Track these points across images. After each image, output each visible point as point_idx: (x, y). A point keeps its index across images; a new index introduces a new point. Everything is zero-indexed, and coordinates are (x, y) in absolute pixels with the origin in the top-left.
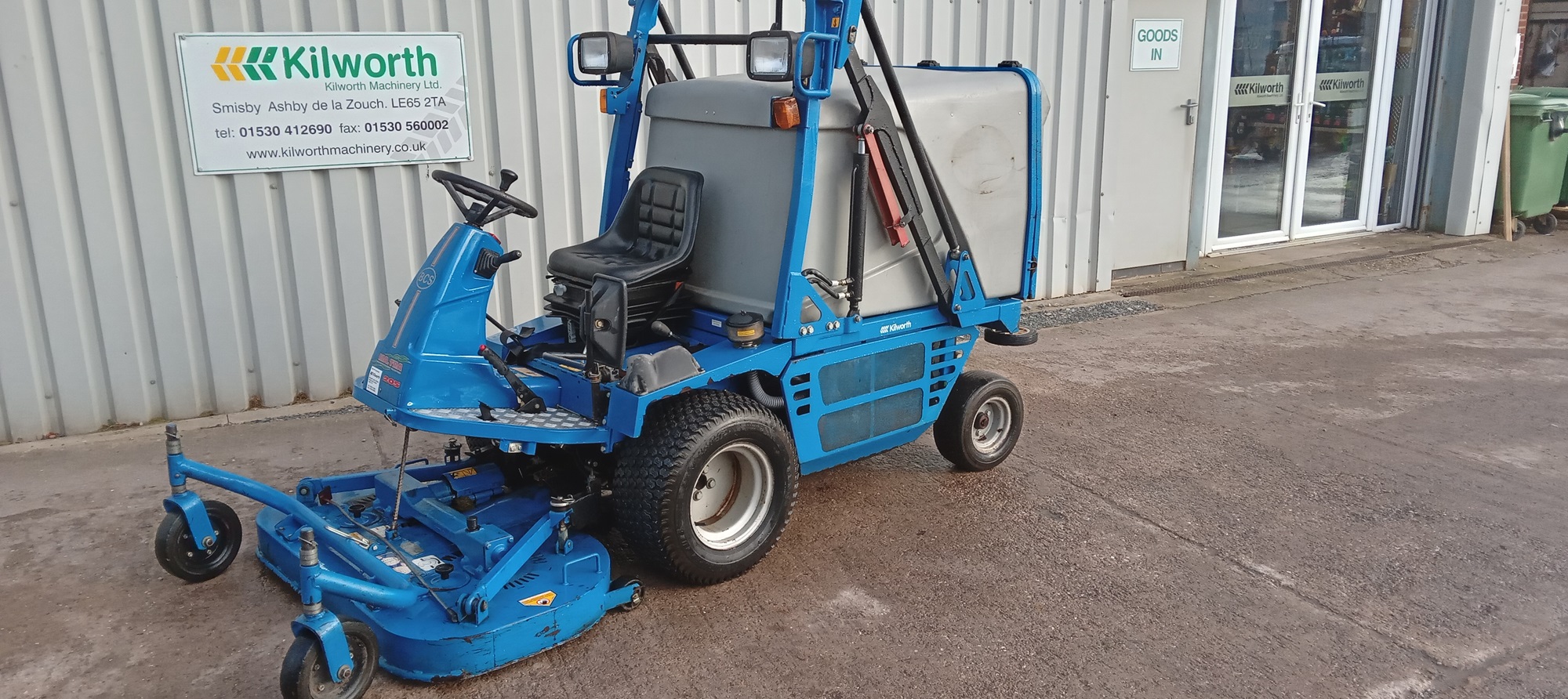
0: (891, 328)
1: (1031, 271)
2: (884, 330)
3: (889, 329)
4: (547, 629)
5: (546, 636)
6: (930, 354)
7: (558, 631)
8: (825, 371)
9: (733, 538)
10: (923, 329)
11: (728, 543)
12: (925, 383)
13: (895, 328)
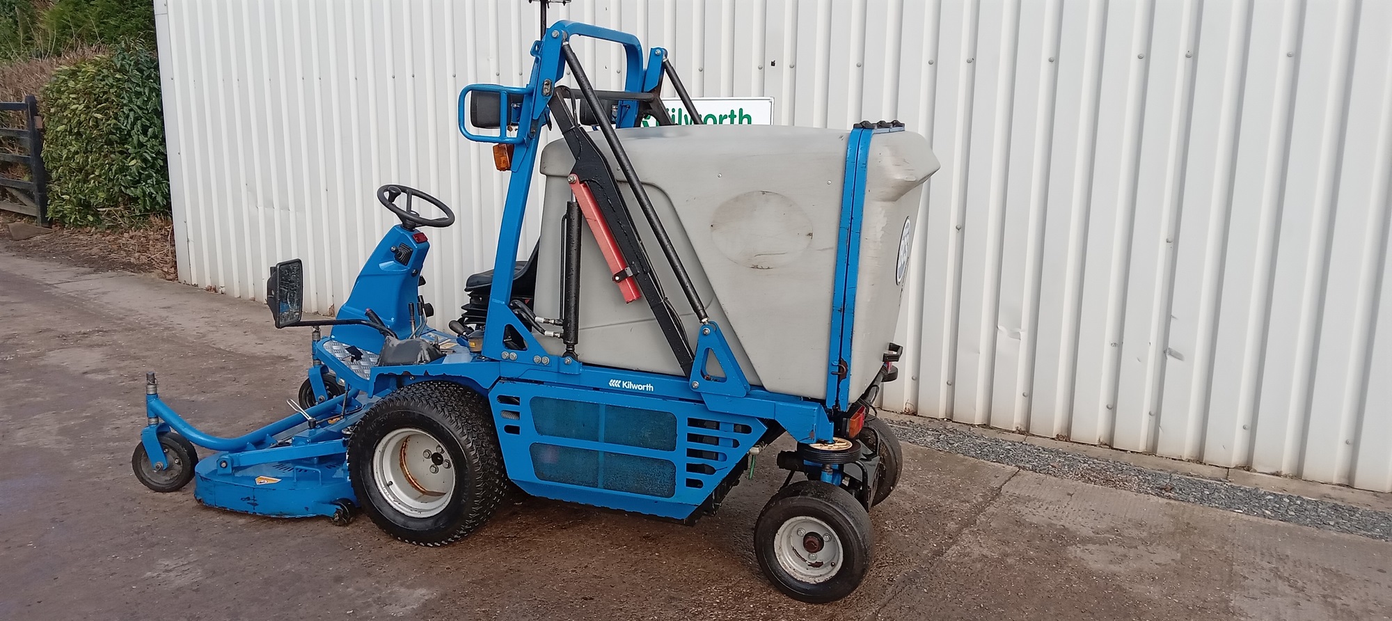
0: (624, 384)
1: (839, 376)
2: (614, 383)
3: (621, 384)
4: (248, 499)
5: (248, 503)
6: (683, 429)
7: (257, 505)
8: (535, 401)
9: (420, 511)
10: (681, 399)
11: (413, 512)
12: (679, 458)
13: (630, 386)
----
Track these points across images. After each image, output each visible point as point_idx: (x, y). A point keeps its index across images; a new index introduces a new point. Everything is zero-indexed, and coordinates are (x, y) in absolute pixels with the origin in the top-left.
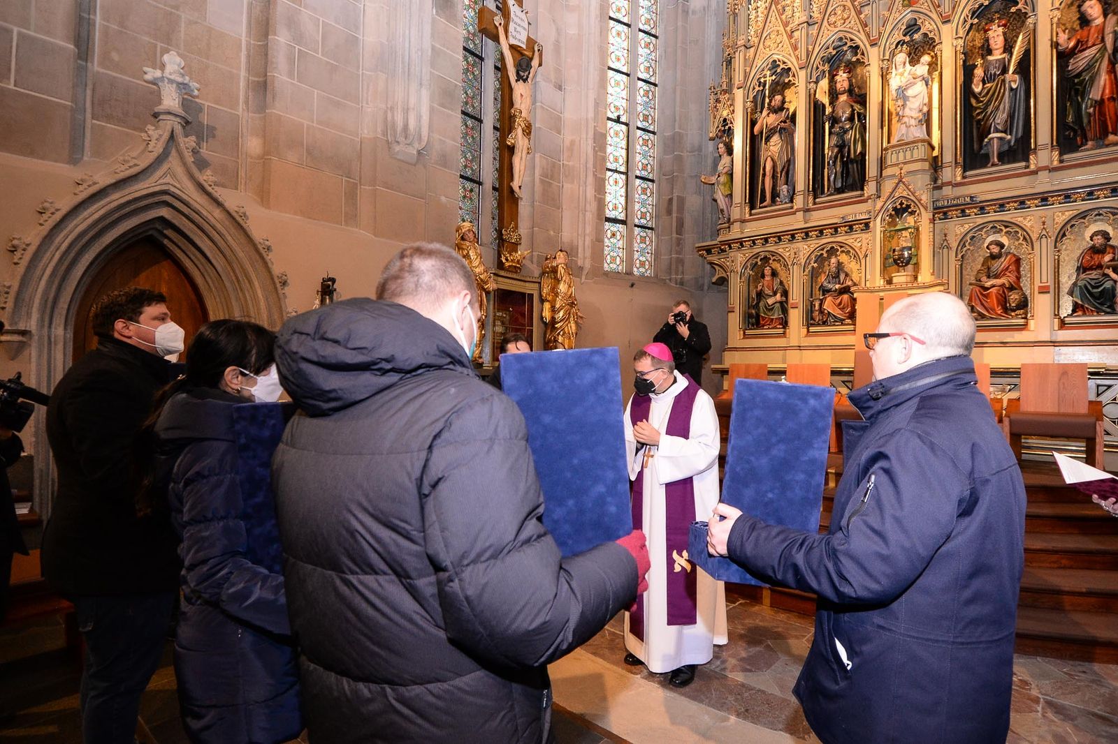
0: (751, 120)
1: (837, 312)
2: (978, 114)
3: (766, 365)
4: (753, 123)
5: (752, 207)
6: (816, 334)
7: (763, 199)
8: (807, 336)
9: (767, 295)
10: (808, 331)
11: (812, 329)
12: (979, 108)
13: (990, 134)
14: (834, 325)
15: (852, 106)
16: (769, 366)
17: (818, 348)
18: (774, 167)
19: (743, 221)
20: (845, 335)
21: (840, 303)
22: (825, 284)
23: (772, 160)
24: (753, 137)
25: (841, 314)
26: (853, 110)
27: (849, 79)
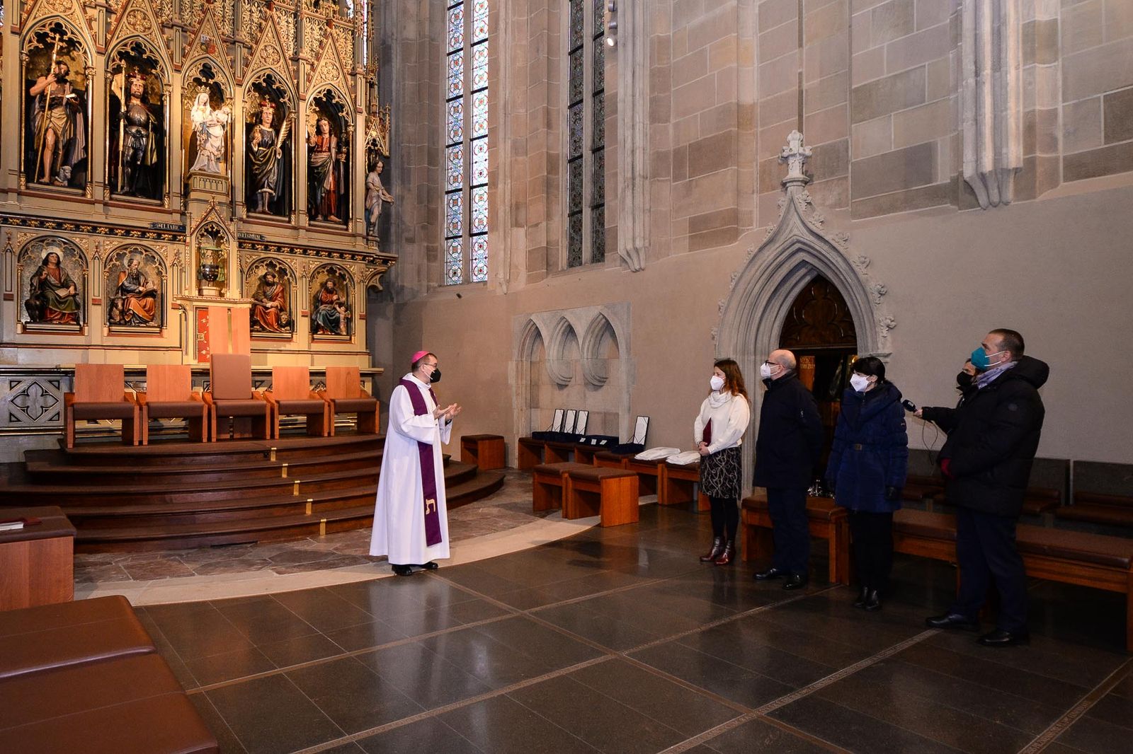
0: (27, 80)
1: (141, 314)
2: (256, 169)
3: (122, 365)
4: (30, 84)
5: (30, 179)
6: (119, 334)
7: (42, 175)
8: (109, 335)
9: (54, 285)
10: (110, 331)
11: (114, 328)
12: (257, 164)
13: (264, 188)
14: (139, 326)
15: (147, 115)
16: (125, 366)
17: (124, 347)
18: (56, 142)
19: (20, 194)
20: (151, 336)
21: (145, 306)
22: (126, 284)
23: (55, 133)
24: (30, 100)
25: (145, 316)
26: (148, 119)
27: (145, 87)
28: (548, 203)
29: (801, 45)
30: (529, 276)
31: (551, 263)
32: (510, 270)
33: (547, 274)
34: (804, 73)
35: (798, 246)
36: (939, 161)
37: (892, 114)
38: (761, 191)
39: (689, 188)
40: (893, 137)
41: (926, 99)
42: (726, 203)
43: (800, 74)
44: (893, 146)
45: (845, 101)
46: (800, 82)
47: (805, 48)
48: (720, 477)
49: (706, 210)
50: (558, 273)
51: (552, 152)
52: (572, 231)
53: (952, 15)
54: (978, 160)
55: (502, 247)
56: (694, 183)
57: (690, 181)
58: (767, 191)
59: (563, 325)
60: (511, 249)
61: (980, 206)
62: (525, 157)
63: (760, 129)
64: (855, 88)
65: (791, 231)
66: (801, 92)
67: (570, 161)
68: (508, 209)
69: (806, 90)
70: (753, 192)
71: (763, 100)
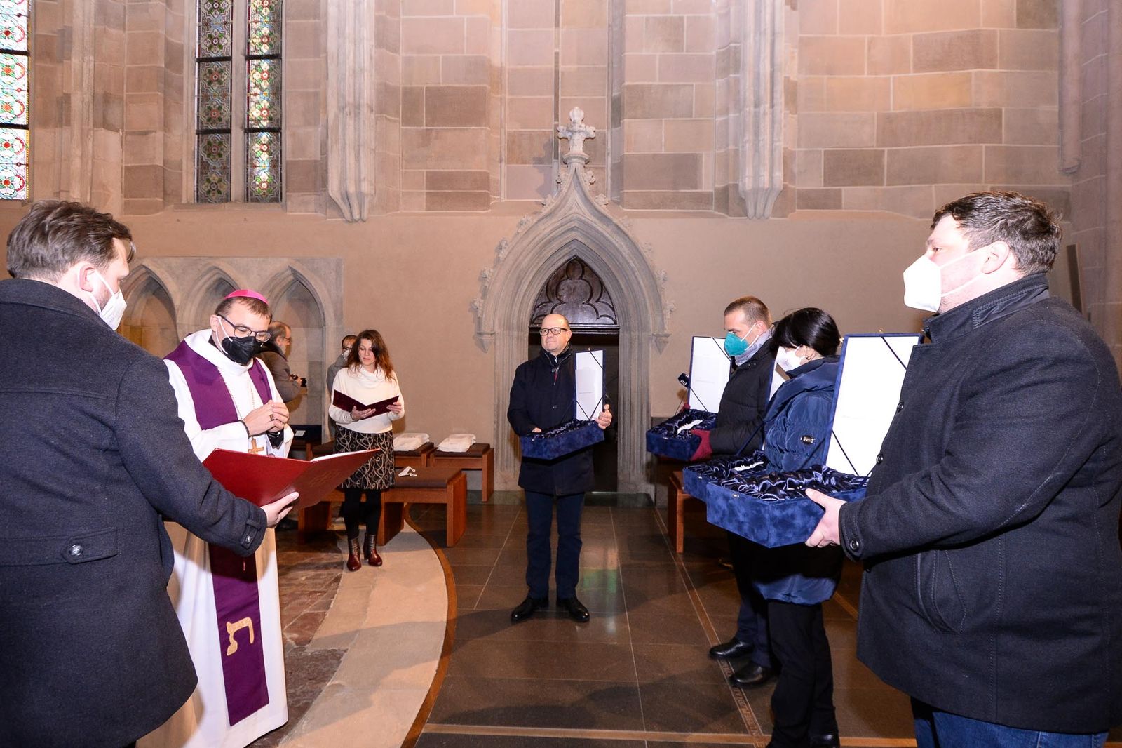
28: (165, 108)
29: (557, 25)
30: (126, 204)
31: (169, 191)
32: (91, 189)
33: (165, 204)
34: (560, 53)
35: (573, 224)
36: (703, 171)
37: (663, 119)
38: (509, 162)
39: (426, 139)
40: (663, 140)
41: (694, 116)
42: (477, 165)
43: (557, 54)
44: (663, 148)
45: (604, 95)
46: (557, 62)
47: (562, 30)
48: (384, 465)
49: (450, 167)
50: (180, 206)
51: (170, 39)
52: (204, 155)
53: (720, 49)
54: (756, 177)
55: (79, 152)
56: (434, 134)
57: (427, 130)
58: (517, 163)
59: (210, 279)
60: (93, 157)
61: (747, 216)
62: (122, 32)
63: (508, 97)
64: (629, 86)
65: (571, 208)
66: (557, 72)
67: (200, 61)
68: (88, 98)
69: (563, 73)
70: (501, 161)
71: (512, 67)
----
WHAT YOU NEED TO DO. From the listing above, repeat exactly the lines starting at the line that includes "14: (834, 325)" and ending at the line that includes "26: (853, 110)", with nothing outside that span.

RESULT BELOW.
14: (834, 325)
15: (852, 106)
16: (769, 366)
17: (818, 348)
18: (774, 167)
19: (743, 221)
20: (845, 335)
21: (840, 303)
22: (825, 284)
23: (772, 160)
24: (753, 137)
25: (841, 314)
26: (853, 110)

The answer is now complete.